At Morton East, if you enroll in AP Language and Composition, you learn about the eloquent and articulate activists or rhetoricians that strategized with a rhetorical speech in order to achieve a certain goal or portray a message on a broader scope, whether it’d be a very subtle or direct message.  

“Back then there was so much oppression and segregation because of the harsh supremacist beliefs Caucasians had. I just think because Caucasians were so negligent to accept African-Americans as equal there had to be some sort of forceful and radical movement like Malcolm x displayed,” senior Jade Fiscal said. 

It really depends on the character of an individual to side with issues such as the civil rights –sometimes it just takes a small fraction of a group to encourage others to join a cause. Many feared being hurt or incarcerated, but others feel pride in standing for what they believe even if caused pain through the process. 

“I certainly believe it took dignity and courage for African-Americans to stand for what was their unalienable rights, but also it took courage for some Caucasians to stand alongside them in protest because they also believed in the equality for all man. Not to forget that Caucasians who supported the African-Americans were viewed absurdly,” Morton East alumnus Jose Moreno said. 

It’s remarkably overwhelming to realize two African-Americans of courage whom well embodied the entity of the civil rights movement.  The single and only time MLK and X met, was March 26, 1964, on Capitol Hill, attending Senate debate on the Civil Rights Act of 1964. On this day MLK stated, “He (Malcolm X) is very articulate, but I totally disagree with many of his political and philosophical views – at least insofar as I understand where he now stands.” 

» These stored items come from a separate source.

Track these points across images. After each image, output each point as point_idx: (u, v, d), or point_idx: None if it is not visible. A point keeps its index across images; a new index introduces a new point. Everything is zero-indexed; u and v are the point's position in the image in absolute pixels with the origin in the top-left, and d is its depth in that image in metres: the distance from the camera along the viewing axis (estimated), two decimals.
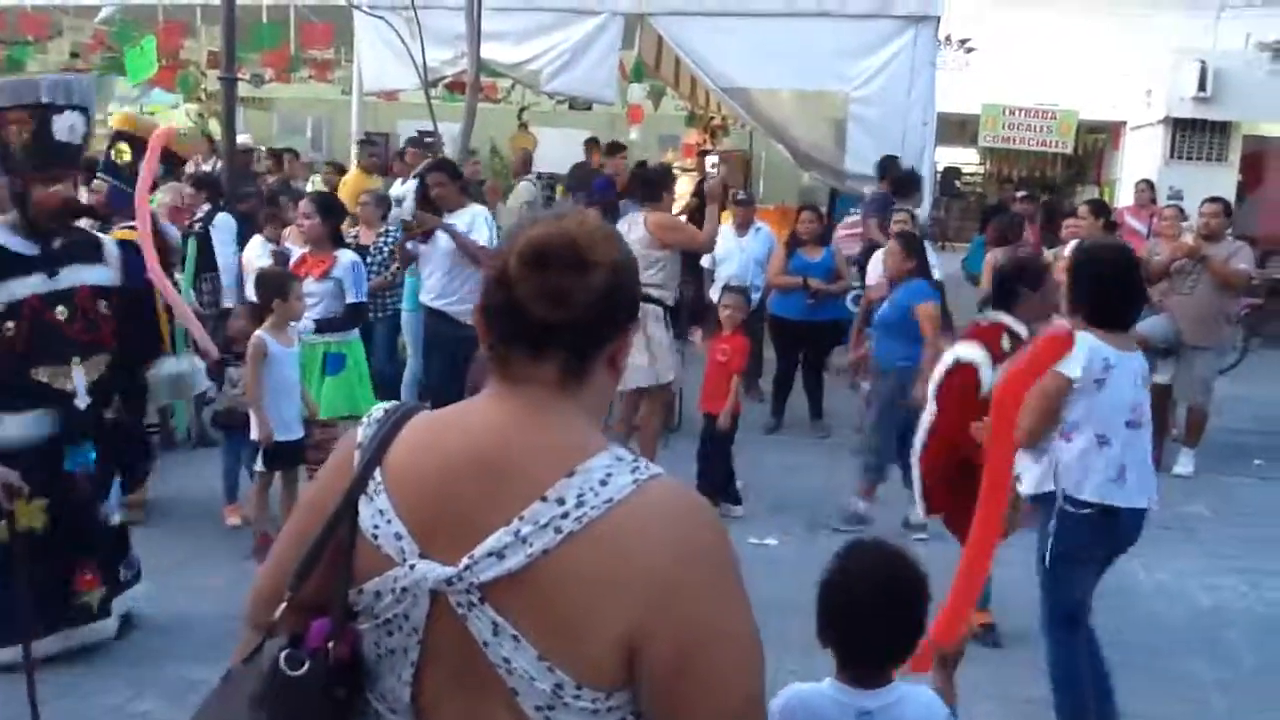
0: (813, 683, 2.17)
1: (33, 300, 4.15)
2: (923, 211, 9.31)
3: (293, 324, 5.54)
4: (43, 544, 4.05)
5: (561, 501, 1.34)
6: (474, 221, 6.79)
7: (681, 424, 7.79)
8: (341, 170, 11.33)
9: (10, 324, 4.10)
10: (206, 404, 6.97)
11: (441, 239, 6.75)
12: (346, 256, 6.27)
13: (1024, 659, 4.28)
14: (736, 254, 8.61)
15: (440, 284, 6.83)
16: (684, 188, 12.50)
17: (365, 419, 1.53)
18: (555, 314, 1.38)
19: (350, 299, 6.12)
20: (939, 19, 9.55)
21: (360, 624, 1.45)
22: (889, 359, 6.23)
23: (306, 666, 1.41)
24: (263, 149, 12.73)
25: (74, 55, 13.43)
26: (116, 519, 4.58)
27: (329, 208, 6.42)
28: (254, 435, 5.44)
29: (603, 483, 1.35)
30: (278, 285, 5.50)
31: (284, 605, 1.47)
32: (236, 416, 5.83)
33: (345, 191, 10.10)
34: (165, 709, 4.01)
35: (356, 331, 6.33)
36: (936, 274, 8.19)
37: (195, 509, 6.09)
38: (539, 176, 13.38)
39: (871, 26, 9.37)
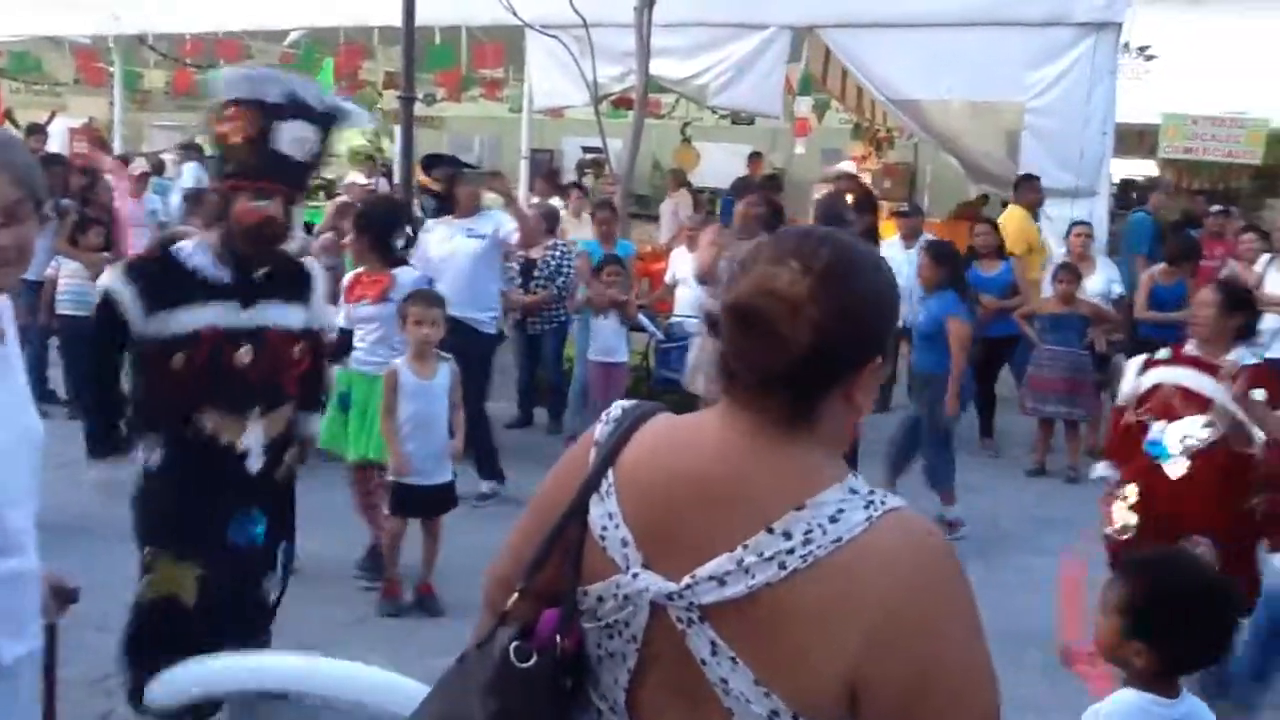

“Well, it’s not surprising that MLK felt X’s views were incorrect. Sometimes there is a need for two different perspectives on an issue to combat that that oppression and inequality from different angles,” sophomore Giovanni Velasquez said. 

Certainly, we can’t forget those in history that came before MLK and X who inspired them to preach and pursue the message of equality. For these people play an equally important role in the achievement of the civil rights movement. 

“I can’t believe how over the years the power of unity amongst minority groups who are oppressed have been capable of achieving great things that possibly seemed unfeasible. It’s great to see more educated people on their rights nowadays. It really does instill power in the mind and makes them more willing to speak on the wrongs of society,” junior Anthony Medina said.